A lot has been written about the mergers amongst the US media giants and the Netflix and Amazon impact. The acquisition of Babcock by Encompass is a good opportunity to have a look at another piece of the eco system and analyze the drivers behind media service companies consolidation. The wave actually started over 15 years ago when Ascent Media acquired multiple facilities around the globe.
Linear channel playout – It is about scale
Playout is one of the few domains where, at least in some parts of the world, managed service plays a significant role. As such it allows little differentiation, the workflow is relatively standardized and the calculation of the cost base line is quite simple and predictable: equipment + operational staff + space. Service companies have emerged around the world often distributing hundreds of channels each. The competition, the wish to address always smaller local and niche markets has progressively pushed the prices down. Since the cost of equipment is comparable for everyone and the move to lower cost staff countries is neither well accepted nor always technically feasible, Service companies have reacted by streamlining their operations increasing the viewing ratio, regrouping smaller channels in centracasting facilities and investing in channel in a box solutions.
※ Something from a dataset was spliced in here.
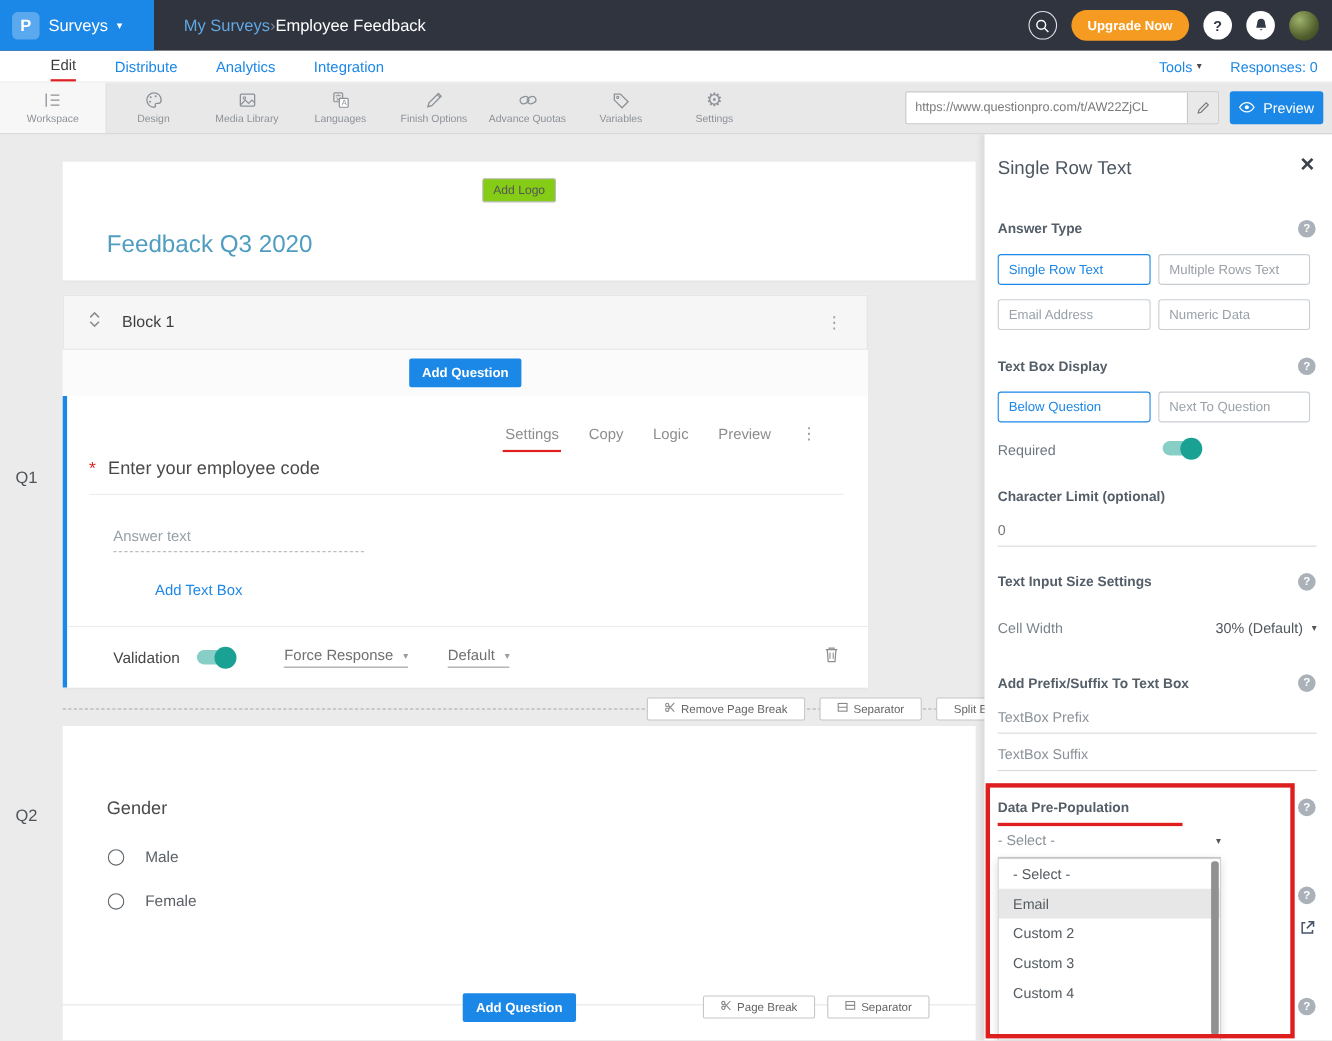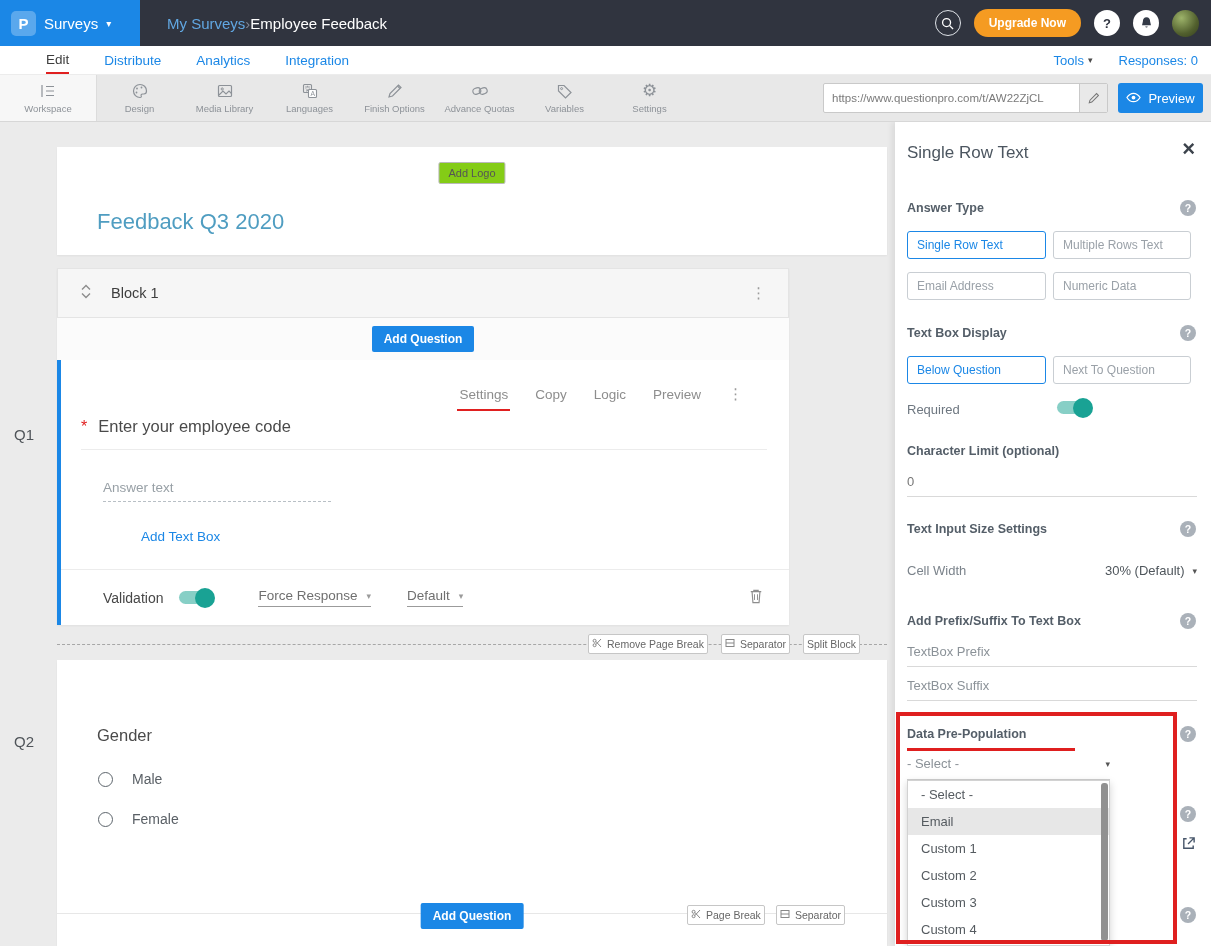"Remove Page Break" .pill { padding: 3px 3px -> 3px 15px }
In a time of skinny bundles and vanishing thematic channels this is no longer enough.
A CAPEX hungry dinosaur!
This is how one of the managed service executives described linear playout. As linear TV and especially the pay TV business model is being challenged by On Demand consumption and OTT, the media chronology is also being shacked up. The typical 3 to 5 years SLA based managed service contracts are no longer compatible with the fast-changing rights situation especially for Sports and the necessary agility. Rights owners are looking to monetize their assets with Pop up channels they want to start and shut down fast if necessary. This puts the traditional CAPEX heavy financial model even more at stake.
The insourcing trend
The risk mitigation and the economies of scale provided by managed services are counter balanced by the media groups wish to control the entire the eco system (as Netflix and Amazon) with the ability to differentiate and react quickly without having to negotiate a change request and an SLA. In their own right the larger media groups have the scale, financial, technology and staff resources or acquire them (Disney/Bamtech; Turner/StreamPlanet, Endeavor-IMG/Neulion…).
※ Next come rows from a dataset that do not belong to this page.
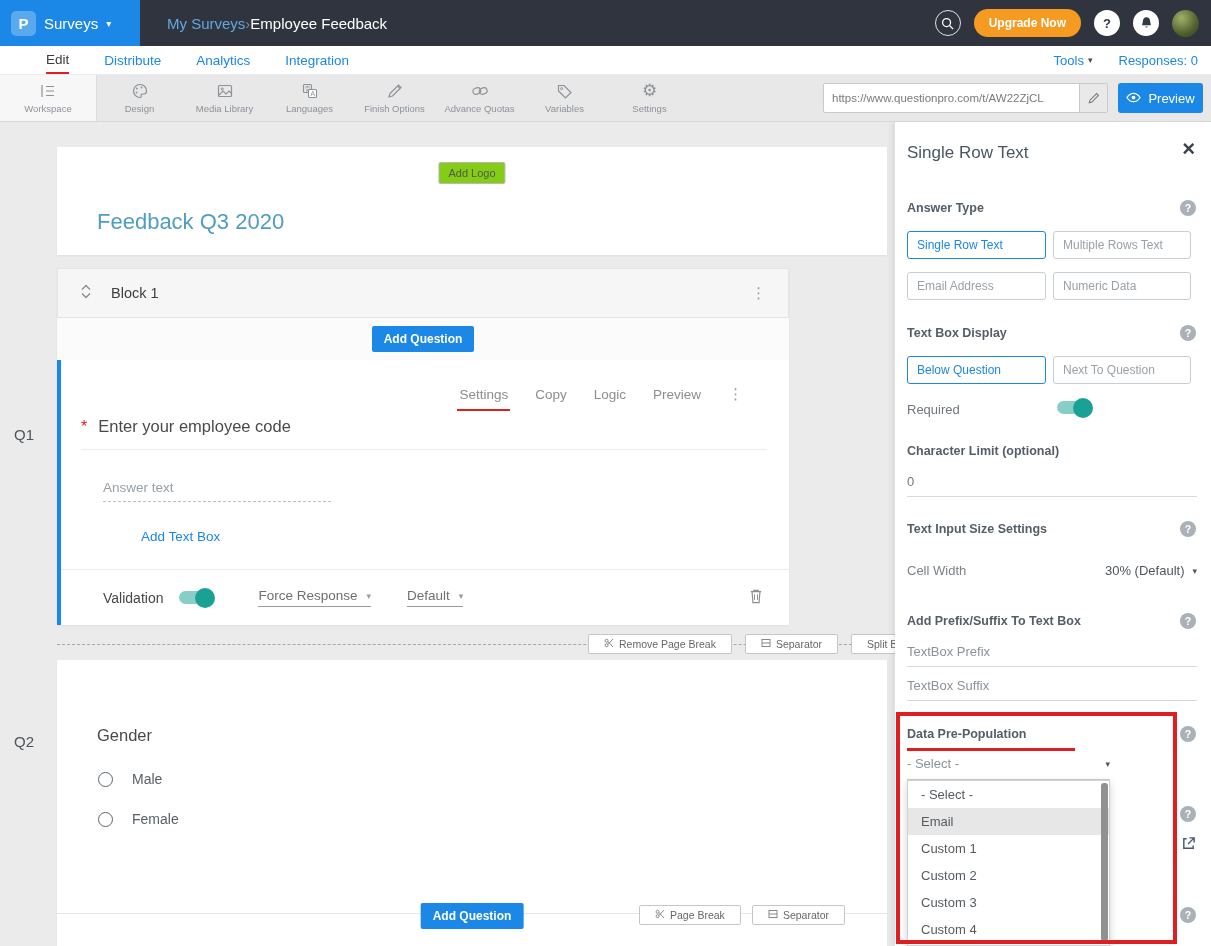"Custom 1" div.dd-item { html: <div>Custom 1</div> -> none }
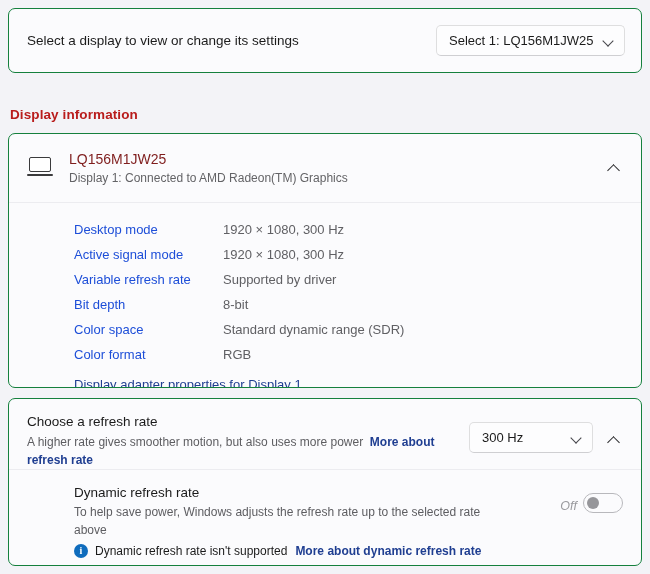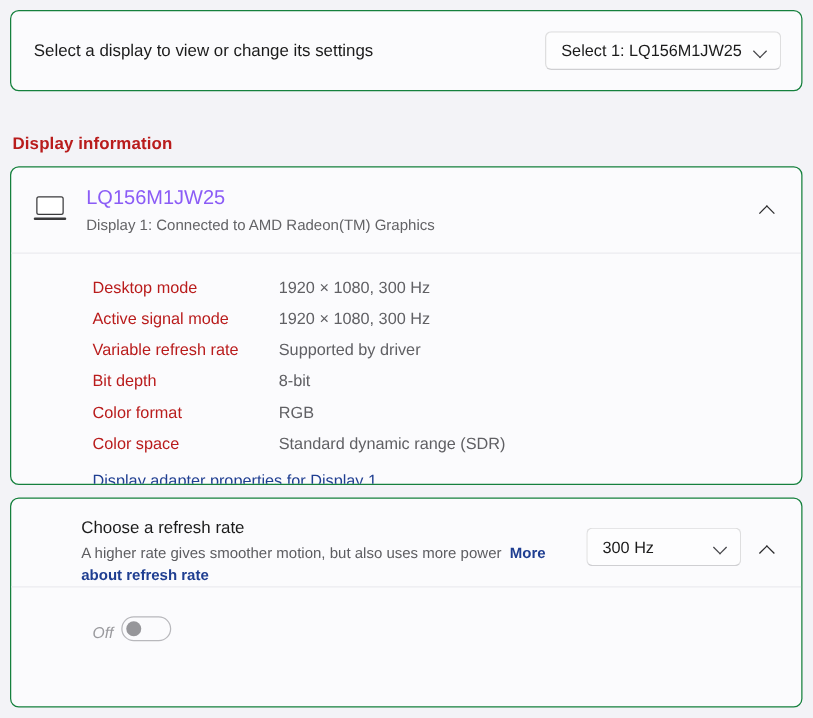"LQ156M1JW25" .info-title { color: #8b5cf6 -> #7f1d1d; font-size: 16px -> 14px }
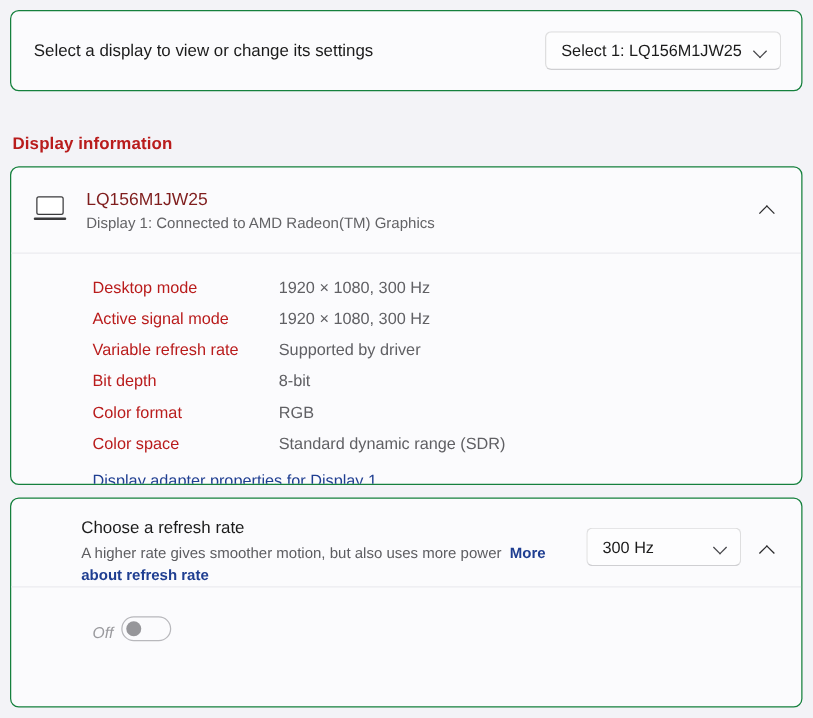"Desktop mode" .info-key { color: #b91c1c -> #1d4ed8 }
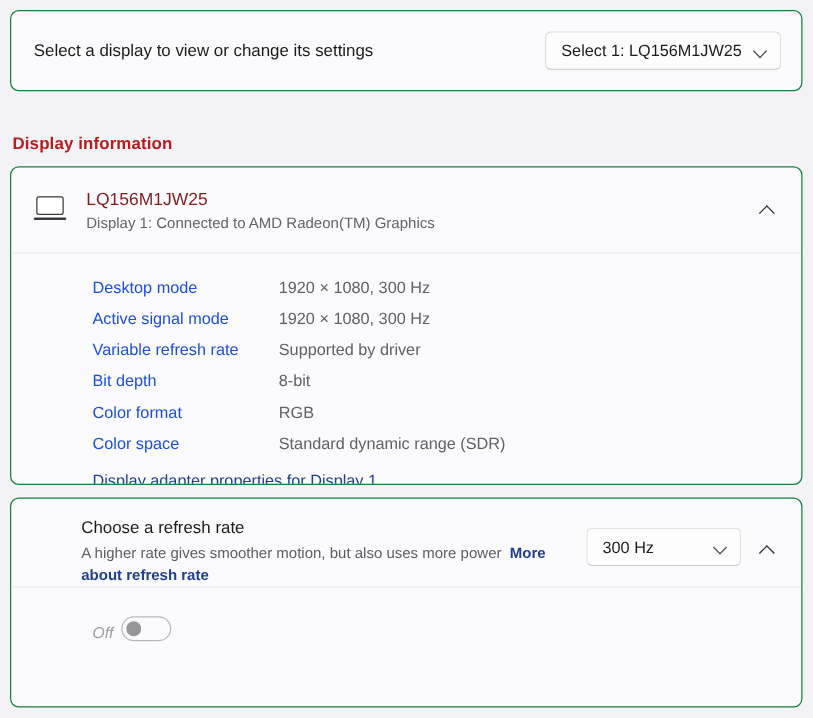"Color format" div.info-row { order: before "Color space" -> after "Color space" }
Thanks to dropping connectivity costs, physical location is becoming less of an issue. The examples of Sky insourcing its German playout abroad or the centralization of Discovery’s international operations in the US are good evidence of this trend. In the mean time the newer less mature companies like DAZN still heavily rely on managed service.
The Brexit
As most global media groups (Disney, Fox, Sony, Warner, Discovery …) have their European headquarters in London and were the ones looking to distribute the most thematic channels an entire eco system emerged to serve that need benefiting from the fact that the UK OFCOM license granted them access to all EU countries. Playout facilities serving hundreds of channels, multilingual staff, media management and post facilities are now at stake.
If RedBee and Encompass benefit from interconnected multinational footprint and can offload some part of the work, players with a UK only footprint were at risk. TVT through its acquisition of Amsterdam based DMC was the first to react to mitigate it. Babcock thanks to Encompass despite a very limited continental European presence can reassure its customers that the Brexit will not impact their operations.
The managed service strategic challenge
No question that the often-announced death of linear TV is no were near yet and for many it is still the preferred media consumption mechanism. Having said that non-live content will progressively shift toward nonlinear distribution putting the managed service providers in front of a huge strategic challenge. For the remaining players it is less about developing new services then getting the timing and the pace of change right.